[Collected data]
◇ ◇ ◇ ◇ ◇ ◇ ◇

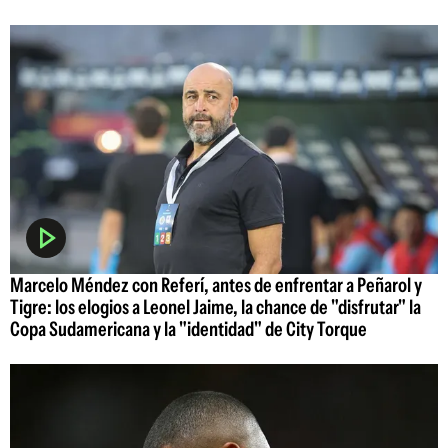
Marcelo Méndez con Referí, antes de enfrentar a Peñarol y
Tigre: los elogios a Leonel Jaime, la chance de "disfrutar" la
Copa Sudamericana y la "identidad" de City Torque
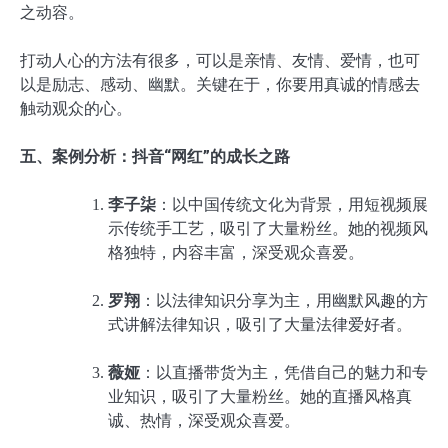
之动容。
打动人心的方法有很多，可以是亲情、友情、爱情，也可
以是励志、感动、幽默。关键在于，你要用真诚的情感去
触动观众的心。
五、案例分析：抖音“网红”的成长之路
李子柒
：以中国传统文化为背景，用短视频展
示传统手工艺，吸引了大量粉丝。她的视频风
格独特，内容丰富，深受观众喜爱。
罗翔
：以法律知识分享为主，用幽默风趣的方
式讲解法律知识，吸引了大量法律爱好者。
薇娅
：以直播带货为主，凭借自己的魅力和专
业知识，吸引了大量粉丝。她的直播风格真
诚、热情，深受观众喜爱。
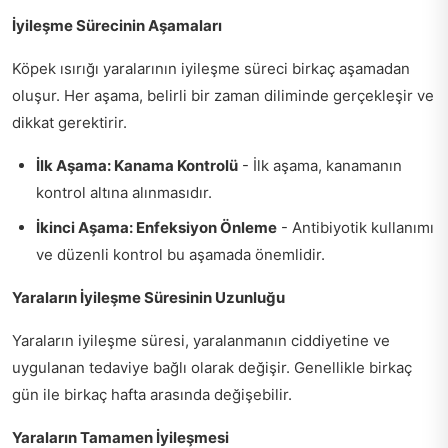
İyileşme Sürecinin Aşamaları
Köpek ısırığı yaralarının iyileşme süreci birkaç aşamadan
oluşur. Her aşama, belirli bir zaman diliminde gerçekleşir ve
dikkat gerektirir.
İlk Aşama: Kanama Kontrolü
- İlk aşama, kanamanın
kontrol altına alınmasıdır.
İkinci Aşama: Enfeksiyon Önleme
- Antibiyotik kullanımı
ve düzenli kontrol bu aşamada önemlidir.
Yaraların İyileşme Süresinin Uzunluğu
Yaraların iyileşme süresi, yaralanmanın ciddiyetine ve
uygulanan tedaviye bağlı olarak değişir. Genellikle birkaç
gün ile birkaç hafta arasında değişebilir.
Yaraların Tamamen İyileşmesi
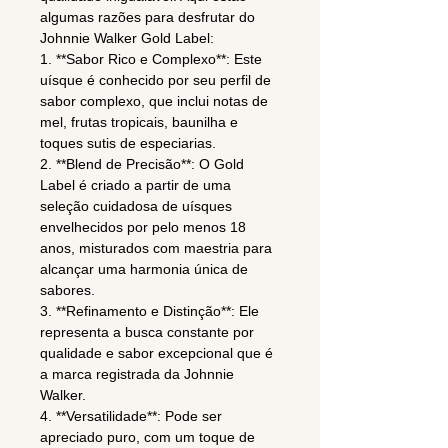
algumas razões para desfrutar do
Johnnie Walker Gold Label:
1. **Sabor Rico e Complexo**: Este
uísque é conhecido por seu perfil de
sabor complexo, que inclui notas de
mel, frutas tropicais, baunilha e
toques sutis de especiarias.
2. **Blend de Precisão**: O Gold
Label é criado a partir de uma
seleção cuidadosa de uísques
envelhecidos por pelo menos 18
anos, misturados com maestria para
alcançar uma harmonia única de
sabores.
3. **Refinamento e Distinção**: Ele
representa a busca constante por
qualidade e sabor excepcional que é
a marca registrada da Johnnie
Walker.
4. **Versatilidade**: Pode ser
apreciado puro, com um toque de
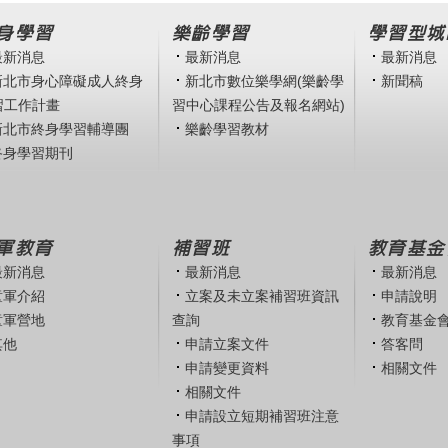
身學習
樂齡學習
學習型城
最新消息
最新消息
最新消息
新北市身心障礙成人終身
新北市數位樂學網(樂齡學
新聞稿
習工作計畫
習中心課程公告及報名網站)
新北市終身學習輔導團
樂齡學習教材
終身學習期刊
軍教育
補習班
教育基金
最新消息
最新消息
最新消息
童軍介紹
立案及未立案補習班資訊
申請說明
童軍營地
查詢
教育基金
其他
申請立案文件
答客問
申請變更資料
相關文件
相關文件
申請設立短期補習班注意
事項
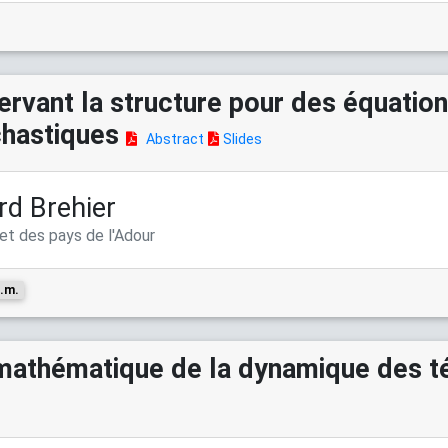
rvant la structure pour des équation
ochastiques
Abstract
Slides
rd Brehier
et des pays de l'Adour
.m.
mathématique de la dynamique des 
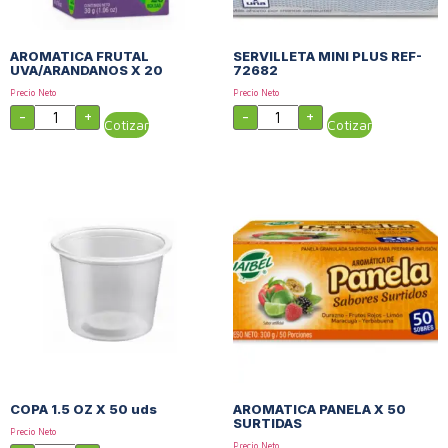
AROMATICA FRUTAL
SERVILLETA MINI PLUS REF-
UVA/ARANDANOS X 20
72682
Precio Neto
Precio Neto
-
+
-
+
Cotizar
Cotizar
COPA 1.5 OZ X 50 uds
AROMATICA PANELA X 50
SURTIDAS
Precio Neto
Precio Neto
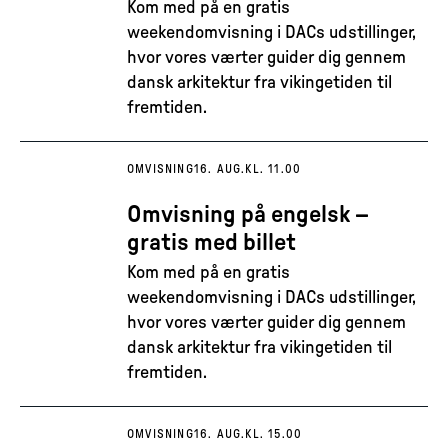
Kom med på en gratis
weekendomvisning i DACs udstillinger,
hvor vores værter guider dig gennem
dansk arkitektur fra vikingetiden til
fremtiden.
OMVISNING
16. AUG.
KL. 11.00
Omvisning på engelsk –
gratis med billet
Kom med på en gratis
weekendomvisning i DACs udstillinger,
hvor vores værter guider dig gennem
dansk arkitektur fra vikingetiden til
fremtiden.
OMVISNING
16. AUG.
KL. 15.00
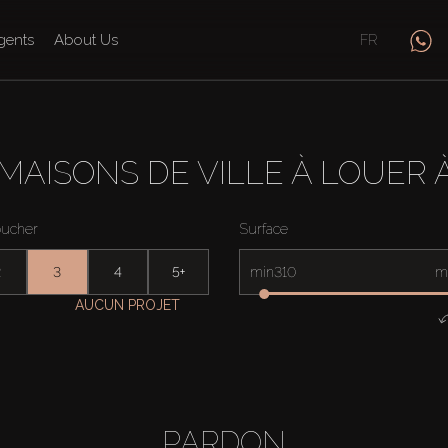
gents
About Us
FR
MAISONS DE VILLE À LOUER 
oucher
Surface
2
3
4
5+
min
m
AUCUN PROJET
PARDON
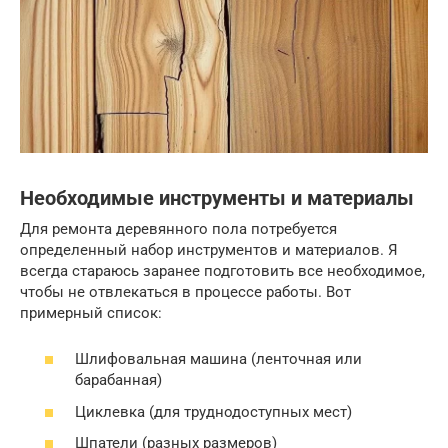
Необходимые инструменты и материалы
Для ремонта деревянного пола потребуется
определенный набор инструментов и материалов. Я
всегда стараюсь заранее подготовить все необходимое,
чтобы не отвлекаться в процессе работы. Вот
примерный список:
Шлифовальная машина (ленточная или
барабанная)
Циклевка (для труднодоступных мест)
Шпатели (разных размеров)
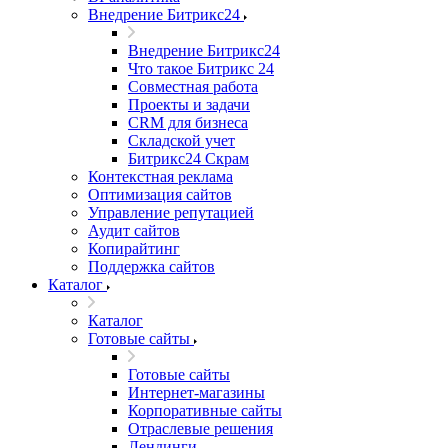
Внедрение Битрикс24
Внедрение Битрикс24
Что такое Битрикс 24
Совместная работа
Проекты и задачи
СRМ для бизнеса
Складской учет
Битрикс24 Скрам
Контекстная реклама
Оптимизация сайтов
Управление репутацией
Аудит сайтов
Копирайтинг
Поддержка сайтов
Каталог
Каталог
Готовые сайты
Готовые сайты
Интернет-магазины
Корпоративные сайты
Отраслевые решения
Лендинги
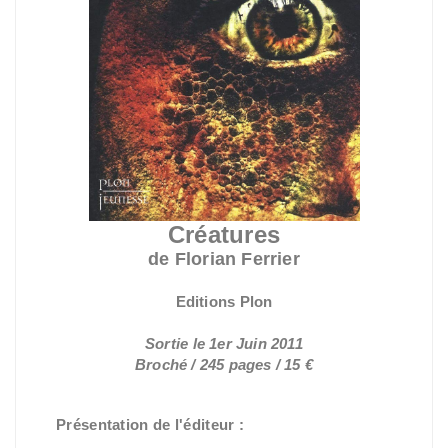
Créatures
de Florian Ferrier
Editions Plon
Sortie le 1er Juin 2011
Broché / 245 pages / 15 €
Présentation de l'éditeur :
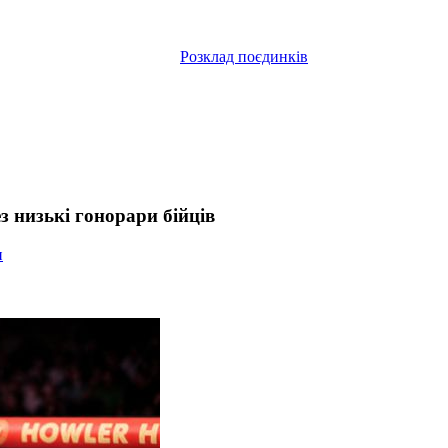
Розклад поєдинків
 низькі гонорари бійців
и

◇ ◇ ◇ ◇ ◇ ◇ ◇

§ **Work instruction**:
Show every line of the entries above where the word "AROMATICA" occurs.

§ **Response to the task**:
AROMATICA FRUTAL
AROMATICA PANELA X 50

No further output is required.